# Reading text

Linux live kernel patching

tanked · Mar 4, 2015

http://www.zdnet.com/article/no-reboot-patching-comes-to-linux-4-0/

Is something like this being worked on for FreeBSD? Do we event want something like this i.e. is it an attack vector?

Cthulhux · Mar 4, 2015

Yes, it is; but, even worse, it's a potential crash vector. Would you replace your car's motor while driving on the highway?

gkontos · Mar 4, 2015

Cthulhux said:
Yes, it is; but, even worse, it's a potential crash vector. Would you replace your car's motor while driving on the highway?

No, but fighter jets get refueled while flying all the time so, your example is not very good....

Cthulhux · Mar 4, 2015

Refueled but not equipped with a new engine. A kernel roughly equals the engine, not its fuel (the userland; which works on the fly indeed).

roddierod · Mar 4, 2015

OpenVMS/VMS used to do this and it was known for it's stability. Not say the Linux method is going to be rock solid or anything, just that if engineered correctly and implemented properly it can be done. But then again I don't think this is being engineered by DEC engineers.

gkontos · Mar 4, 2015

Live patching is really something interesting in general. I would really love to see some of my FreeBSD machines having good uptimes. Right now, the only reason why I need to reboot them is only for applying KERNEL patches or system upgrades.

John Call · Mar 5, 2015

gkontos said:
Live patching is really something interesting in general. I would really love to see some of my FreeBSD machines having good uptimes. Right now, the only reason why I need to reboot them is only for applying KERNEL patches or system upgrades.

Hmm. I turn off my computers when I don't need them, but only the PCs. Are you talking about mission-critical servers? Because otherwise, long uptime is just a waste of electricity for no added benefit, assuming you do not use your desktop 24/7.

gkontos · Mar 5, 2015

John Call said:
Hmm. I turn off my computers when I don't need them, but only the PCs. Are you talking about mission-critical servers? Because otherwise, long uptime is just a waste of electricity for no added benefit, assuming you do not use your desktop 24/7.

Welcome, you are a new member so I am not going to have you for dinner, yet...

I am referring to servers.

protocelt · Mar 5, 2015

I would love to see this in FreeBSD as well for both server and desktop systems.

gkontos · Mar 5, 2015

protocelt said:
I would love to see this in FreeBSD as well for both server and desktop systems.

KERNEL patching applies the same to both servers and desktops.

protocelt · Mar 5, 2015

gkontos said:
KERNEL patching applies the same to both servers and desktops.

I realize that. I suppose I should have worded my reply better, my bad. I personally feel it would be useful for both server and desktop systems.

NewGuy · Mar 6, 2015

I would like to see live patching for FreeBSD kernels. Updating kernels for security patches is about the only reason I reboot my FreeBSD system. Since the servers get scheduled reboots on a regular basis (perhaps once per quarter) it would be nice to be able to live patch the kernel and put off a reboot until the scheduled maintenance window. The current approach, rebooting to apply kernel security updates, interferes with the regular schedule.

# Task set
**A)** Rewrite the paragraph in the live kernel patching thread that begins "I would like to see live patching for FreeBSD kernels" as a short list that keeps its main facts.
**B)** Answer these from the live kernel patching thread:
(i) Which system did roddierod say "used to do this" and was known for its stability?
(ii) In Cthulhux's second post, what does a kernel roughly equal?
(iii) What kind of machines does gkontos say are being referred to?
The lines that come next are drawn from a separate source.

# Information shown
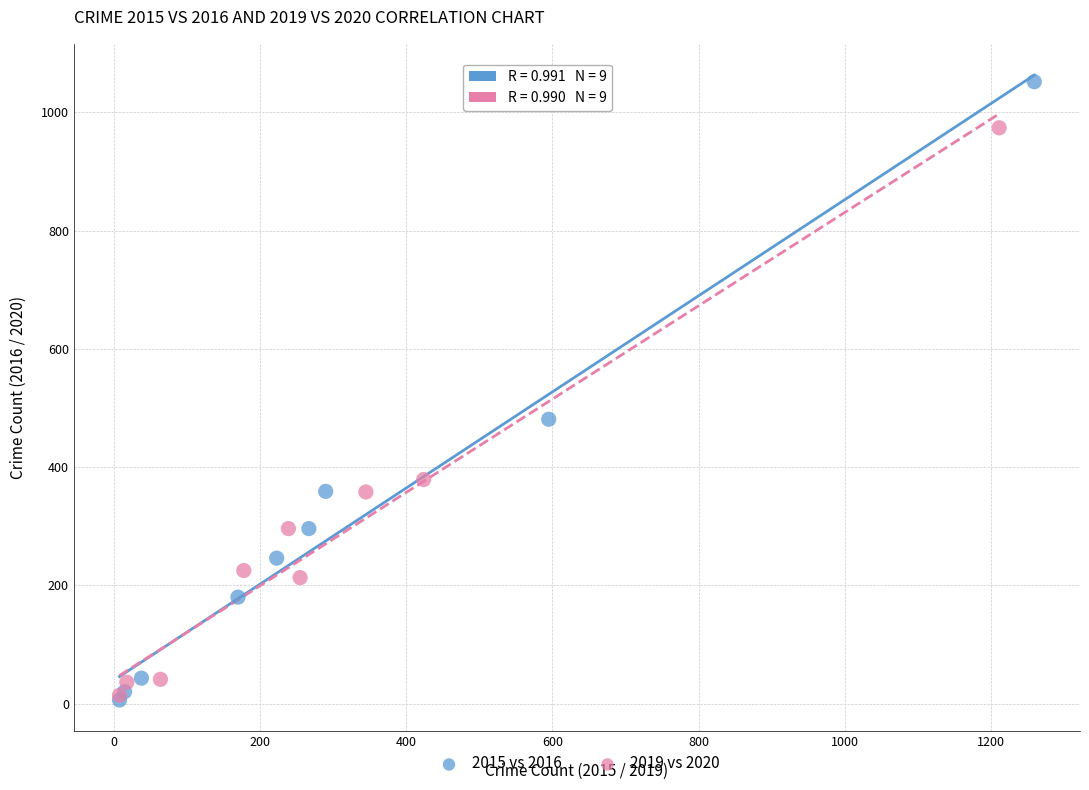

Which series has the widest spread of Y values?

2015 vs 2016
...
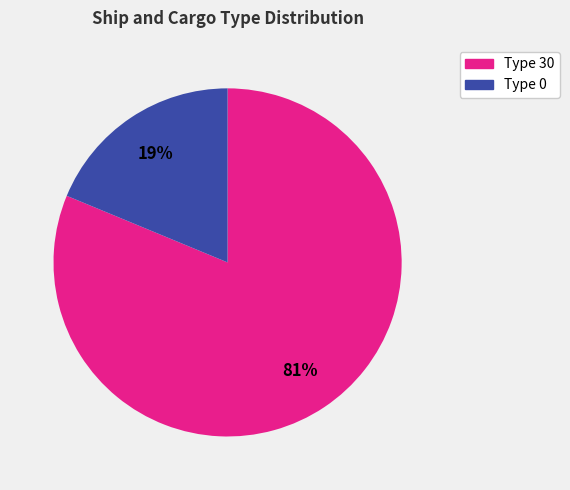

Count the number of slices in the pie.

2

# Results of the exercise
**A)**
- Wants live patching for FreeBSD kernels.
- Kernel security updates are about the only reason for rebooting the FreeBSD system.
- The servers get scheduled reboots on a regular basis, perhaps once per quarter.
- Live patching would allow a reboot to be put off until the scheduled maintenance window.
- Rebooting to apply kernel security updates currently interferes with that schedule.

**B)**
(i) OpenVMS/VMS
(ii) The engine
(iii) Servers